Shakel Malik Brown (born December 4, 1998) is an American professional football defensive end. He played college football for the Troy Trojans.

== Early life ==
Brown was born on December 4, 1998, in Miami, Florida. He attended Lincoln High School where he lettered in football and in basketball.

== College career ==
=== Highlands CC ===
On February 1, 2017, Brown signed to play at Highlands Community College in Kansas.

=== Itawamba CC ===
Brown appeared in eight games and recorded 11 tackles and 2.5 tackles for loss.

=== Troy ===
During the 2020 season, Brown played in nine games and started four of them. He finished the season with 12 tackles (seven solo stops and five assisted), seven total pressures, two hits, five hurries and a fumble recovery. During the 2021 season, he played in seven games and finished the season with 14 tackles (two solo stops and 12 assisted), two tackles for loss for five yards and 0.5 sacks for two yards. During the 2022 season, Brown played in 13 games and started five of them. He finished the season with 32 tackles (11 solo stops and 21 assisted), six tackles for loss for 27 yards, four sacks for 24 yards, one pass breakup, one forced fumble and one fumble recovery.

== Professional career ==

Pre-draft measurables
| Height | Weight | Arm length | Hand span | 40-yard dash | 10-yard split | 20-yard split | 20-yard shuttle | Three-cone drill | Vertical jump | Broad jump | Bench press |
| 6 ft 3+1⁄4 in (1.91 m) | 295 lb (134 kg) | 32+1⁄8 in (0.82 m) | 9+5⁄8 in (0.24 m) | 4.92 s | 1.73 s | 2.72 s | 4.44 s | 7.58 s | 32.5 in (0.83 m) | 8 ft 9 in (2.67 m) | 30 reps |
All values from Pro Day

===Tennessee Titans===
After not being selected in the 2023 NFL draft, Brown signed with the Tennessee Titans as an undrafted free agent on April 29, 2023. He was placed on the injured reserve list on August 14, 2023 after sustaining an ankle injury during a preseason game against the Bears on August 12.

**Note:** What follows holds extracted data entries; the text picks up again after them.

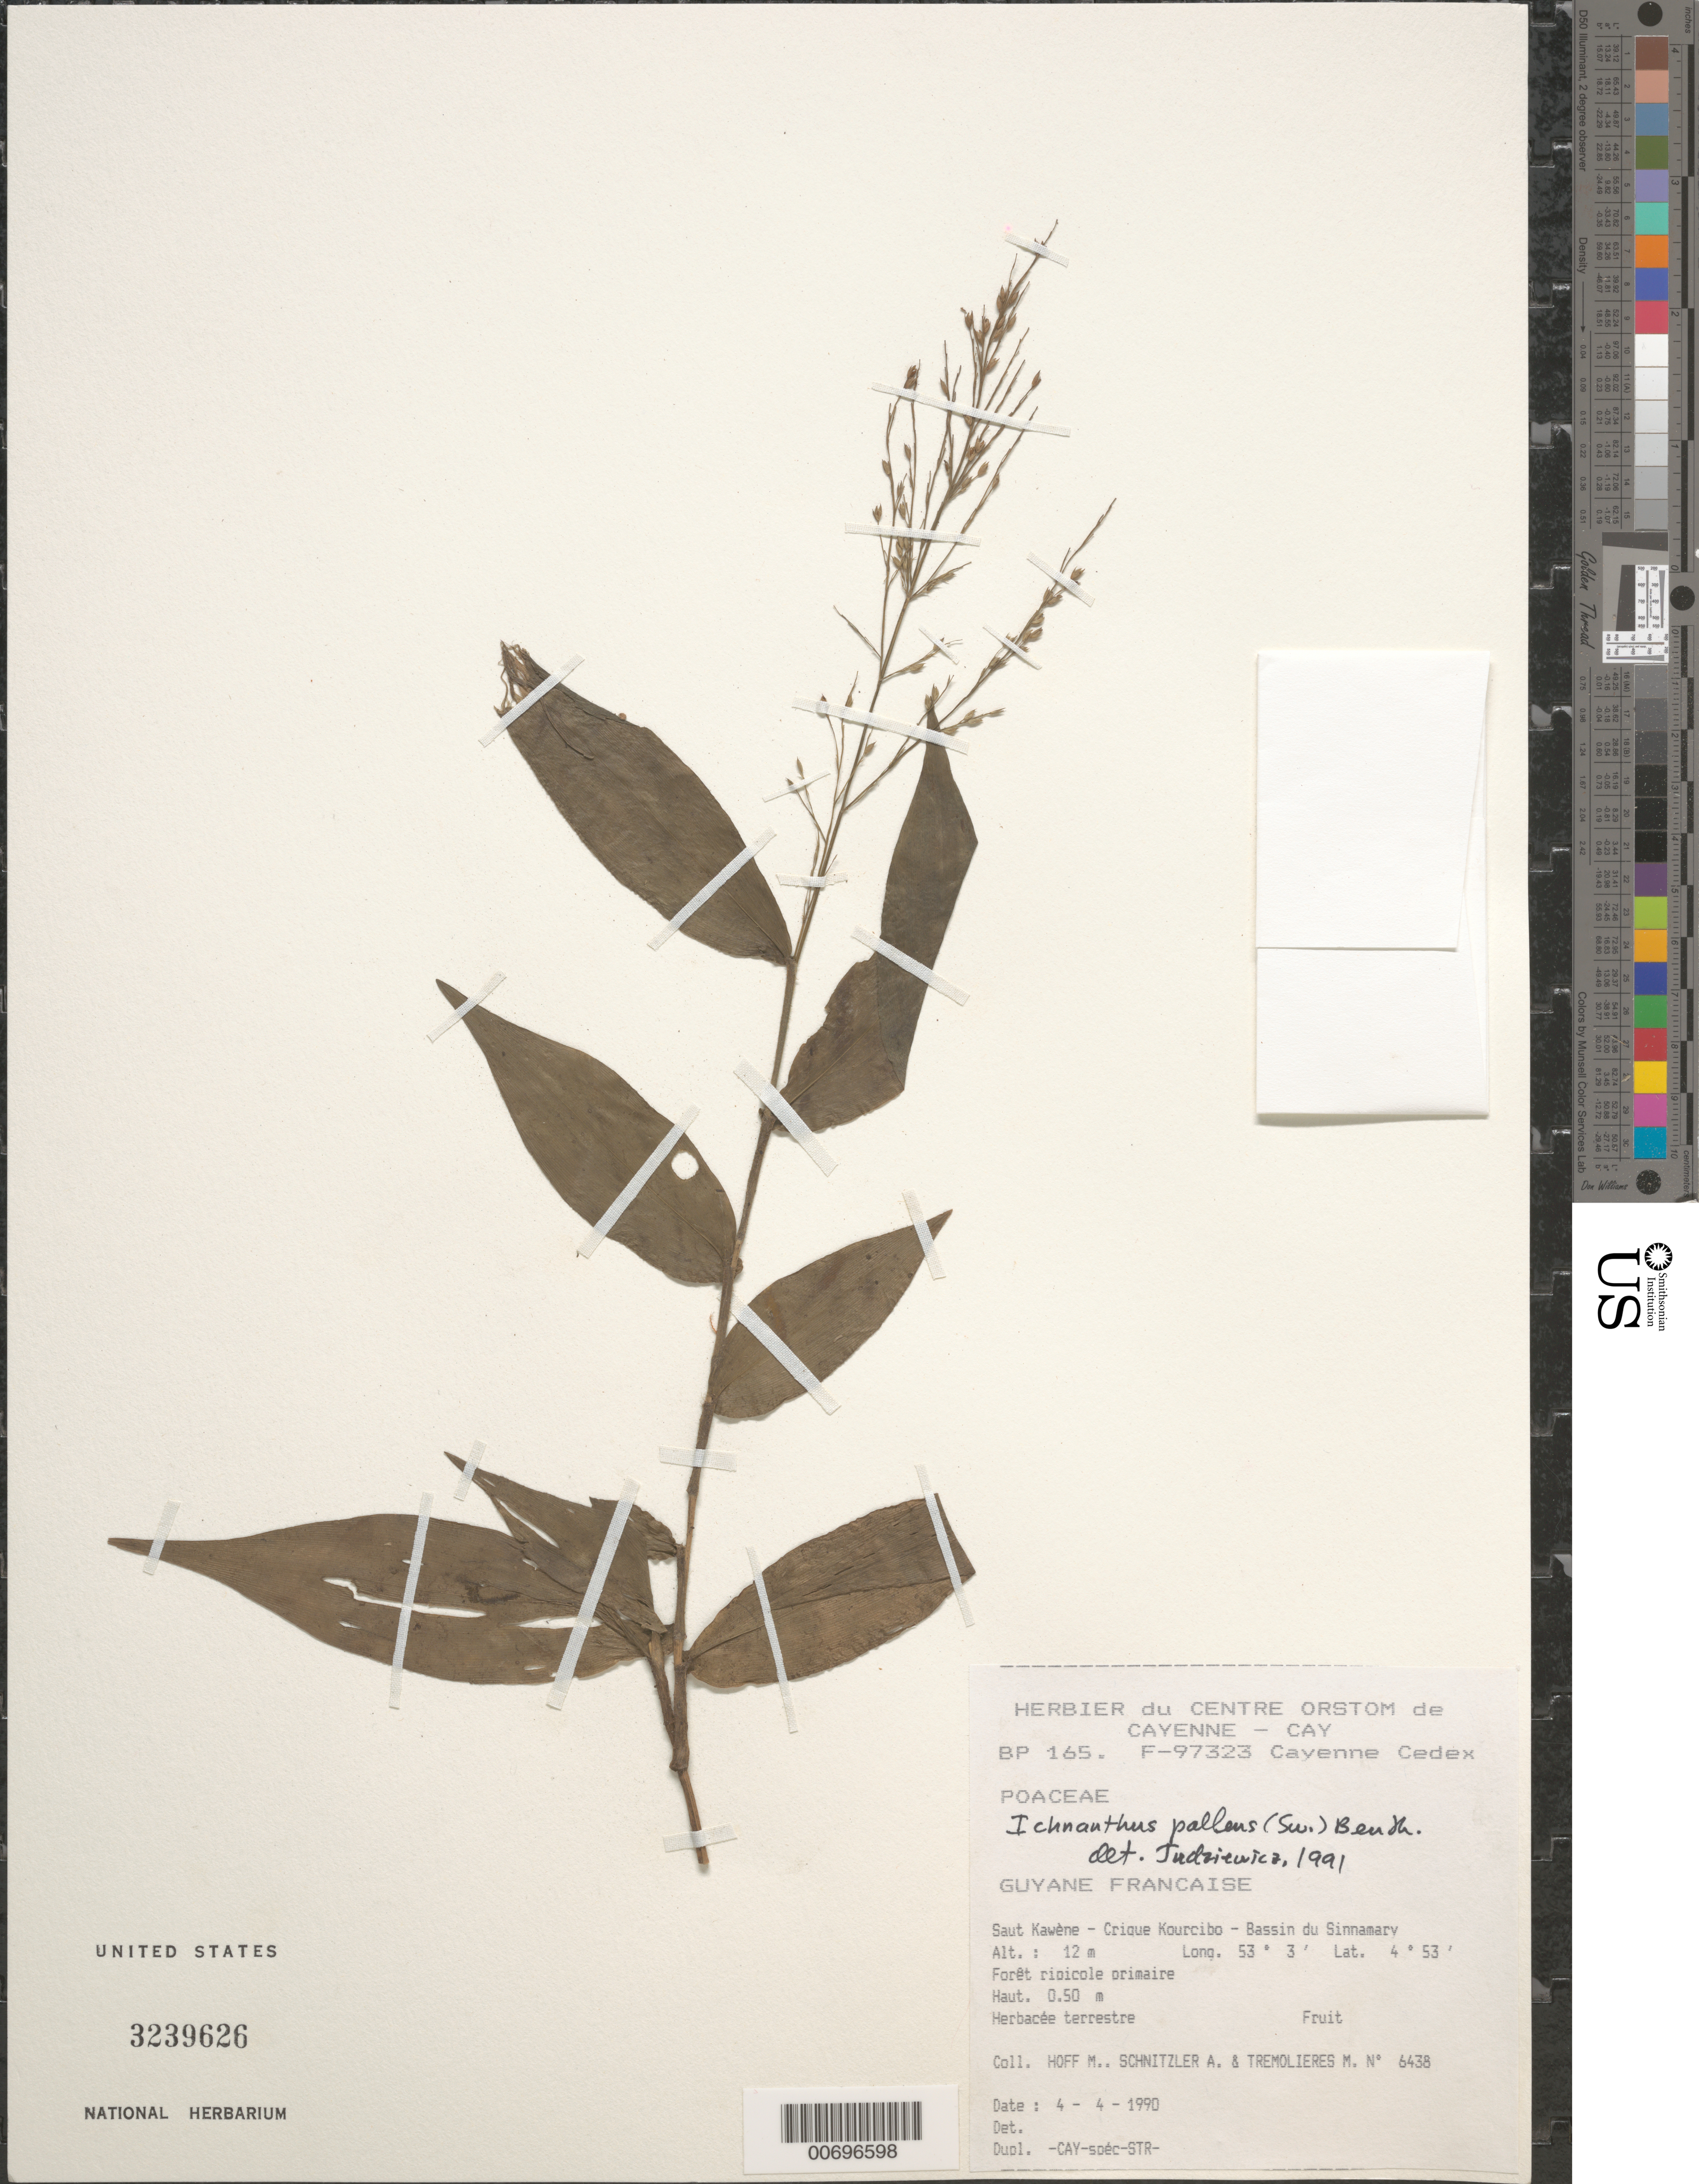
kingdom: Plantae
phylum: Tracheophyta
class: Liliopsida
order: Poales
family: Poaceae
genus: Ichnanthus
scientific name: Ichnanthus pallens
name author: (Sw.) Munro ex Benth.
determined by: Judziewicz, E. J.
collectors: M. Hoff, A. Schnitzler & M. Tremolieres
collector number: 6438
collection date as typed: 4-Apr-90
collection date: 1990-04-04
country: French Guiana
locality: Saut Kawène, Crique Kourcibo, Bassin du Sinnamary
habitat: Primary riparian forest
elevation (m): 12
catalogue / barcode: US 3239626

On May 7, 2024, Brown was waived by the Titans.

===San Francisco 49ers (first stint)===
On May 14, 2024, Brown signed with the San Francisco 49ers. He was waived on August 27, and later re-signed to the practice squad. Brown was released on October 1.

===Miami Dolphins===
On October 30, 2024, Brown was signed to the Miami Dolphins practice squad.

=== Houston Roughnecks ===
On January 14, 2025, Brown signed with the Houston Roughnecks of the United Football League (UFL). He was released on April 28.

===San Francisco 49ers (second stint)===
On August 15, 2025, Brown signed with the San Francisco 49ers. He was waived on August 25.

=== Birmingham Stallions ===
On October 3, 2025, Brown signed with the Birmingham Stallions of the United Football League (UFL).